• Problem statement: Repeat every line of the data exactly; no picture belongs in the copy.

──────

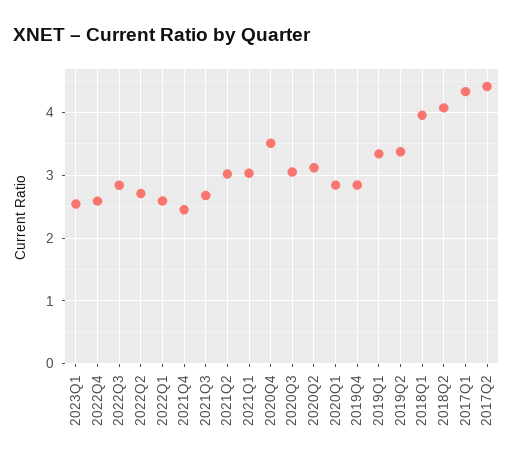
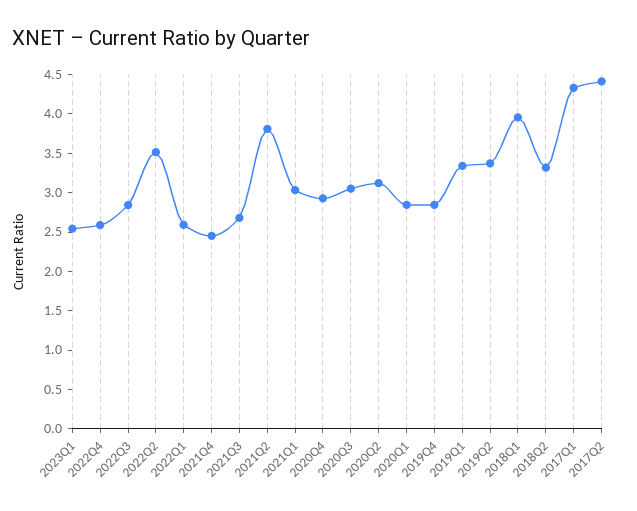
  {
    "2023Q1": 2.5,
    "2022Q4": 2.6,
    "2022Q3": 2.8,
-   "2022Q2": 2.7,
+   "2022Q2": 3.5,
    "2022Q1": 2.6,
    "2021Q4": 2.5,
    "2021Q3": 2.7,
-   "2021Q2": 3,
+   "2021Q2": 3.75,
    "2021Q1": 3,
-   "2020Q4": 3.5,
+   "2020Q4": 3,
    "2020Q3": 3.1,
    "2020Q2": 3.1,
    "2020Q1": 2.8,
    "2019Q4": 2.8,
    "2019Q1": 3.3,
    "2019Q2": 3.4,
    "2018Q1": 4,
-   "2018Q2": 4.1,
+   "2018Q2": 3.25,
    "2017Q1": 4.3,
    "2017Q2": 4.4
  }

──────

• Problem solution:
  {
    "2023Q1": 2.5,
    "2022Q4": 2.6,
    "2022Q3": 2.8,
-   "2022Q2": 2.7,
+   "2022Q2": 3.5,
    "2022Q1": 2.6,
    "2021Q4": 2.5,
    "2021Q3": 2.7,
-   "2021Q2": 3,
+   "2021Q2": 3.75,
    "2021Q1": 3,
-   "2020Q4": 3.5,
+   "2020Q4": 3,
    "2020Q3": 3.1,
    "2020Q2": 3.1,
    "2020Q1": 2.8,
    "2019Q4": 2.8,
    "2019Q1": 3.3,
    "2019Q2": 3.4,
    "2018Q1": 4,
-   "2018Q2": 4.1,
+   "2018Q2": 3.25,
    "2017Q1": 4.3,
    "2017Q2": 4.4
  }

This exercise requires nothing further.